Problem to solve:
Would you copy out only the lines from the one with "Jak pozbyć się kuny z poddasza?" to the end of the records, exactly as they stand?

Information provided:
%%

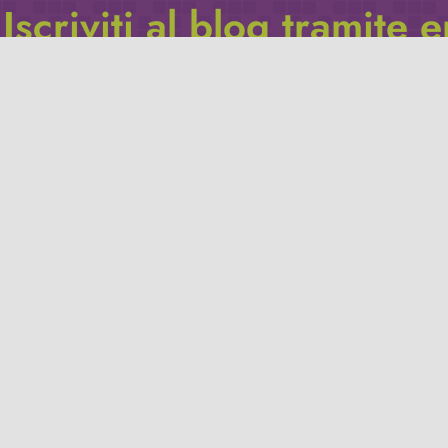
Iscriviti al blog tramite 
Inserisci il tuo indirizzo e-mail per iscriverti a questo blog, e r
le notifiche di nuovi post.
Indirizzo
email
Iscriviti
Leggi la
privacy policy
del blog.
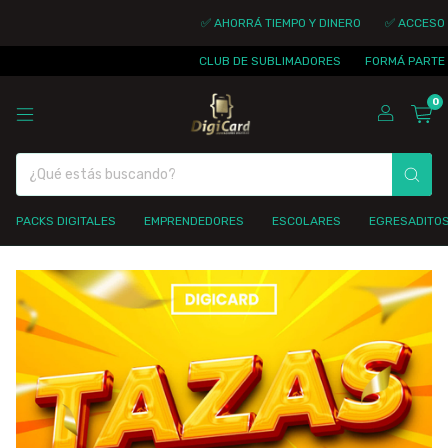
✅ AHORRÁ TIEMPO Y DINERO
✅ ACCESO INMED
CLUB DE SUBLIMADORES
FORMÁ PARTE DE LA
0
PACKS DIGITALES
EMPRENDEDORES
ESCOLARES
EGRESADITO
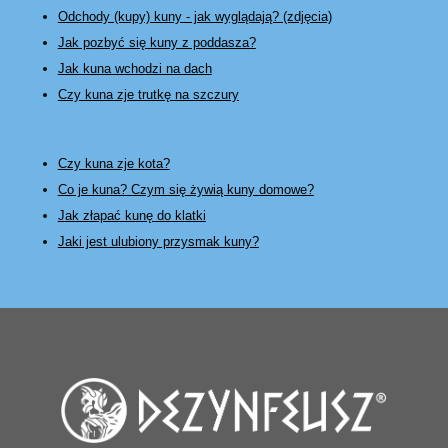
Odchody (kupy) kuny - jak wyglądają? (zdjęcia)
Jak pozbyć się kuny z poddasza?
Jak kuna wchodzi na dach
Czy kuna zje trutkę na szczury
Czy kuna zje kota?
Co je kuna? Czym się żywią kuny domowe?
Jak złapać kunę do klatki
Jaki jest ulubiony przysmak kuny?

%%

Response to the exercise:
Jak pozbyć się kuny z poddasza?
Jak kuna wchodzi na dach
Czy kuna zje trutkę na szczury
Czy kuna zje kota?
Co je kuna? Czym się żywią kuny domowe?
Jak złapać kunę do klatki
Jaki jest ulubiony przysmak kuny?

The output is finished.